Gu, Y., Peng, D., Luo, X., Luo, Q. (2023): Comparison of hourly satellite precipitation products in capturing extremes over Beijing, XXVIII General Assembly of the International Union of Geodesy and Geophysics (IUGG) (Berlin 2023).
https://doi.org/10.57757/IUGG23-3142


Cite as: https://gfzpublic.gfz-potsdam.de/pubman/item/item_5020388
Abstract
With intense climate change and rapid urbanization, extreme precipitation events have threatened the sustainable development of cities. Due to the advantages of wide spatial range, high spatiotemporal resolution and free download, satellite precipitation products have become a potential choice for extreme precipitation monitoring and hydrological simulation. For the application over different urban areas, it is important to investigate the performance of different satellite precipitation products.
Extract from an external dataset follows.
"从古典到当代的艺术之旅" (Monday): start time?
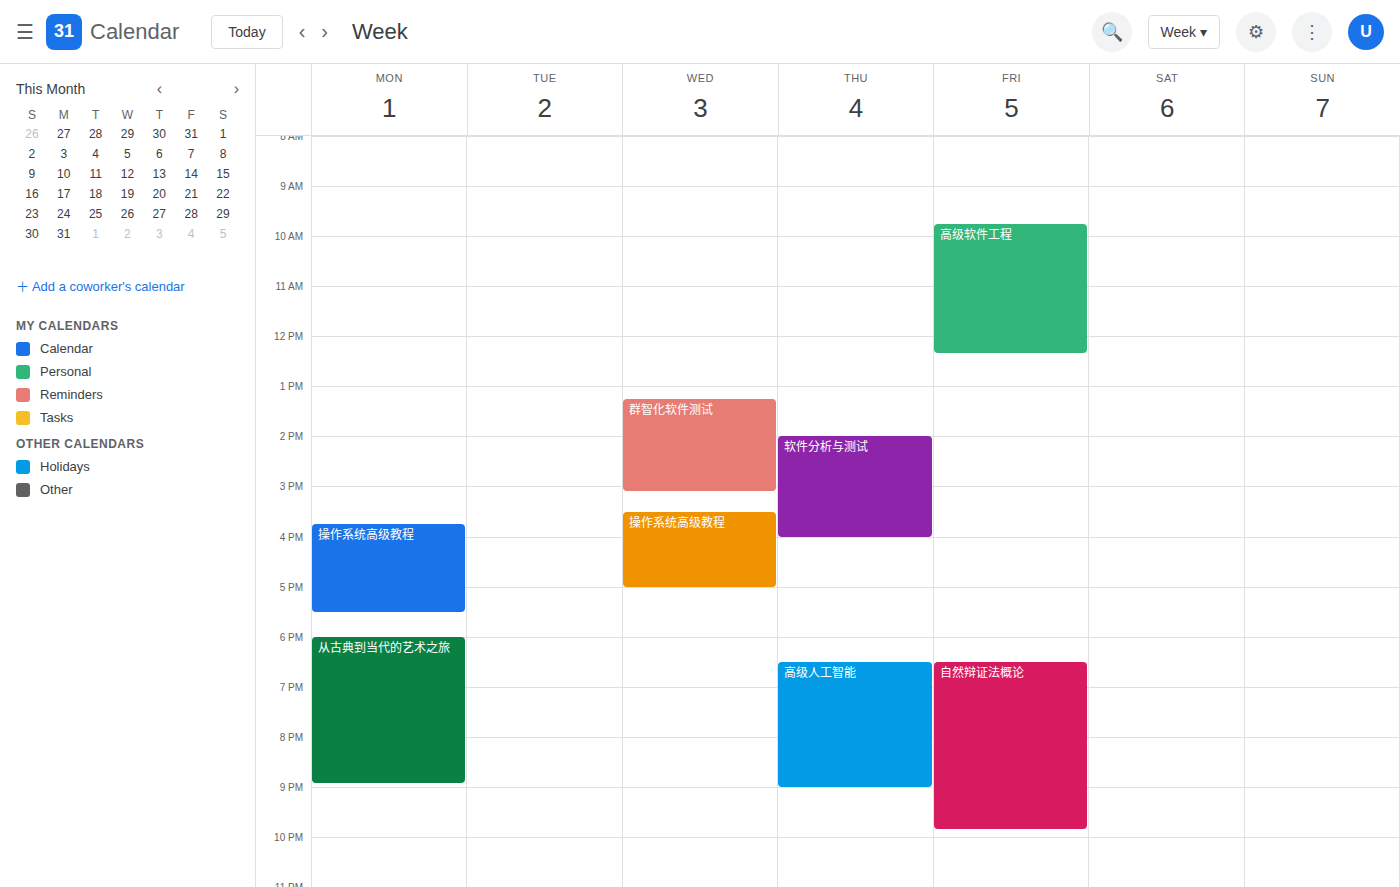
6:00 PM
This study evaluated five hourly satellite precipitation products in capturing extremes: the Integrated Multi-satellite Retrievals for GPM (IMERG), Climate Prediction Center Morphing Technique (CMORPH), Precipitation Estimation from Remotely Sensed Information using Artificial Neural Networks (PERSIANN), the Global Satellite Mapping of Precipitation (GSMaP) and Fengyun 2 Meteorological Satellite Series (FY2). Based on the observations in Beijing, statistical metrics, categorical skill metrics and extreme precipitation indices were selected and analyzed. Results showed that IMERG had the highest accuracy, and all five products underestimated extreme precipitation. The performance was well in summer while worse in winter. Our study would provide some significant reference for developers and potential users in Beijing or other similar regions.